Dataset records
________

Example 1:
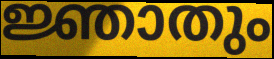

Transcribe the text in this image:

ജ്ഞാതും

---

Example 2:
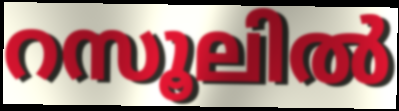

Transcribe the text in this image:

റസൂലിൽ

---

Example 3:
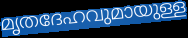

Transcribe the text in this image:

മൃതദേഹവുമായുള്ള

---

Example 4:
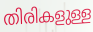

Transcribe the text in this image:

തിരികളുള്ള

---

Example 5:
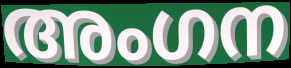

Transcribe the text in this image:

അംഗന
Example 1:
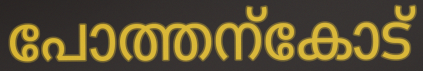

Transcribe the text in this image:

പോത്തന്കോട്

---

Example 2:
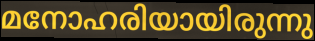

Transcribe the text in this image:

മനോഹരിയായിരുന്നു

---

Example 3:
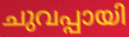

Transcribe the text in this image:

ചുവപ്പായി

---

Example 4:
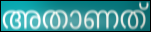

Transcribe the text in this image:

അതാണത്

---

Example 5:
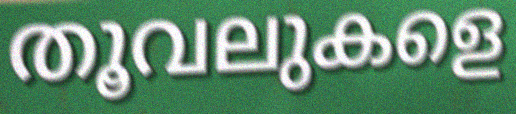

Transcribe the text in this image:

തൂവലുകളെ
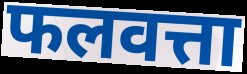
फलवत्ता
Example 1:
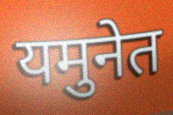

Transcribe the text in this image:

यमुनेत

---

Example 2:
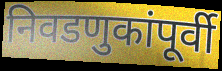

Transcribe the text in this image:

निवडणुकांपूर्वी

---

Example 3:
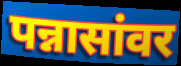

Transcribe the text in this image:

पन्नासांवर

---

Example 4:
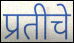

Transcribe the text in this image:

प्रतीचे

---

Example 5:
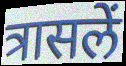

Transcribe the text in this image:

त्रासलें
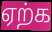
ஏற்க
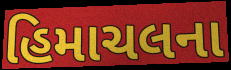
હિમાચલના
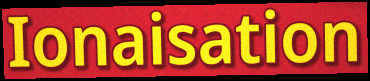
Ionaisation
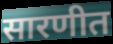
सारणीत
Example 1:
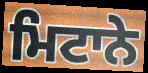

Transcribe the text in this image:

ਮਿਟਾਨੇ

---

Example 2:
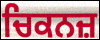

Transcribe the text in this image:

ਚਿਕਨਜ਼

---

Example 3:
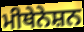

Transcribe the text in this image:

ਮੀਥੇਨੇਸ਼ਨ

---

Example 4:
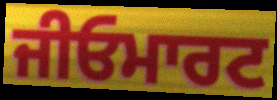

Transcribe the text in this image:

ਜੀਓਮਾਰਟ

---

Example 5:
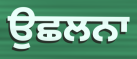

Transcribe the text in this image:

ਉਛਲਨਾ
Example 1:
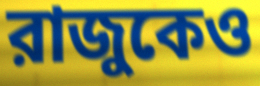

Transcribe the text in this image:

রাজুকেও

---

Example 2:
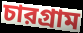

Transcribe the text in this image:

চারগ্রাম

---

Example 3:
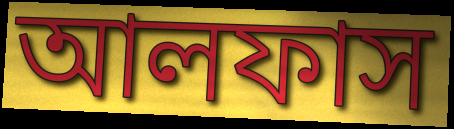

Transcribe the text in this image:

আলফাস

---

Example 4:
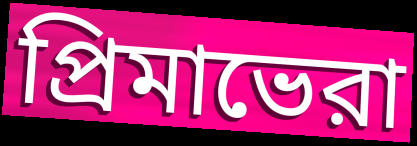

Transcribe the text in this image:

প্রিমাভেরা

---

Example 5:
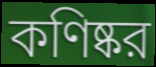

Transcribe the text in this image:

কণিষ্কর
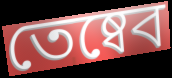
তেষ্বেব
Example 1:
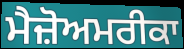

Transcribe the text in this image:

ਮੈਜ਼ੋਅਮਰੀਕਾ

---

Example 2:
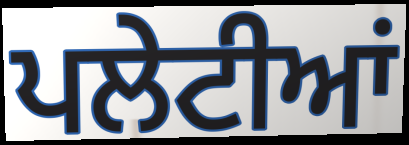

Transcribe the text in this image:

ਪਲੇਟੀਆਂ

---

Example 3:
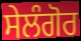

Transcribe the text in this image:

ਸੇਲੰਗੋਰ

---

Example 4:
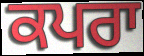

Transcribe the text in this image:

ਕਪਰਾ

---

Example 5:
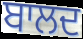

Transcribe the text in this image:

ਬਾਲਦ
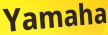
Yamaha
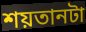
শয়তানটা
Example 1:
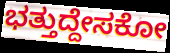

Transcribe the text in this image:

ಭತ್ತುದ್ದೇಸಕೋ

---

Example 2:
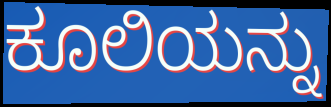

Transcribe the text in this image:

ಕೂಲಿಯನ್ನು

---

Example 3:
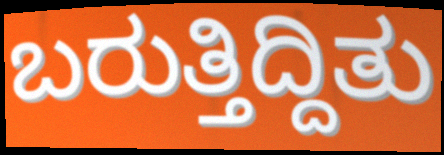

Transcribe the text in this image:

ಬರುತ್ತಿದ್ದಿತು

________

▶ TASK REQUIREMENTS
Pictures aside, repeat every line of the data above exactly.

▶ COMPLETED TASK
Example 1:

Transcribe the text in this image:

ജ്ഞാതും

---

Example 2:

Transcribe the text in this image:

റസൂലിൽ

---

Example 3:

Transcribe the text in this image:

മൃതദേഹവുമായുള്ള

---

Example 4:

Transcribe the text in this image:

തിരികളുള്ള

---

Example 5:

Transcribe the text in this image:

അംഗന
Example 1:

Transcribe the text in this image:

പോത്തന്കോട്

---

Example 2:

Transcribe the text in this image:

മനോഹരിയായിരുന്നു

---

Example 3:

Transcribe the text in this image:

ചുവപ്പായി

---

Example 4:

Transcribe the text in this image:

അതാണത്

---

Example 5:

Transcribe the text in this image:

തൂവലുകളെ
फलवत्ता
Example 1:

Transcribe the text in this image:

यमुनेत

---

Example 2:

Transcribe the text in this image:

निवडणुकांपूर्वी

---

Example 3:

Transcribe the text in this image:

पन्नासांवर

---

Example 4:

Transcribe the text in this image:

प्रतीचे

---

Example 5:

Transcribe the text in this image:

त्रासलें
ஏற்க
હિમાચલના
Ionaisation
सारणीत
Example 1:

Transcribe the text in this image:

ਮਿਟਾਨੇ

---

Example 2:

Transcribe the text in this image:

ਚਿਕਨਜ਼

---

Example 3:

Transcribe the text in this image:

ਮੀਥੇਨੇਸ਼ਨ

---

Example 4:

Transcribe the text in this image:

ਜੀਓਮਾਰਟ

---

Example 5:

Transcribe the text in this image:

ਉਛਲਨਾ
Example 1:

Transcribe the text in this image:

রাজুকেও

---

Example 2:

Transcribe the text in this image:

চারগ্রাম

---

Example 3:

Transcribe the text in this image:

আলফাস

---

Example 4:

Transcribe the text in this image:

প্রিমাভেরা

---

Example 5:

Transcribe the text in this image:

কণিষ্কর
তেষ্বেব
Example 1:

Transcribe the text in this image:

ਮੈਜ਼ੋਅਮਰੀਕਾ

---

Example 2:

Transcribe the text in this image:

ਪਲੇਟੀਆਂ

---

Example 3:

Transcribe the text in this image:

ਸੇਲੰਗੋਰ

---

Example 4:

Transcribe the text in this image:

ਕਪਰਾ

---

Example 5:

Transcribe the text in this image:

ਬਾਲਦ
Yamaha
শয়তানটা
Example 1:

Transcribe the text in this image:

ಭತ್ತುದ್ದೇಸಕೋ

---

Example 2:

Transcribe the text in this image:

ಕೂಲಿಯನ್ನು

---

Example 3:

Transcribe the text in this image:

ಬರುತ್ತಿದ್ದಿತು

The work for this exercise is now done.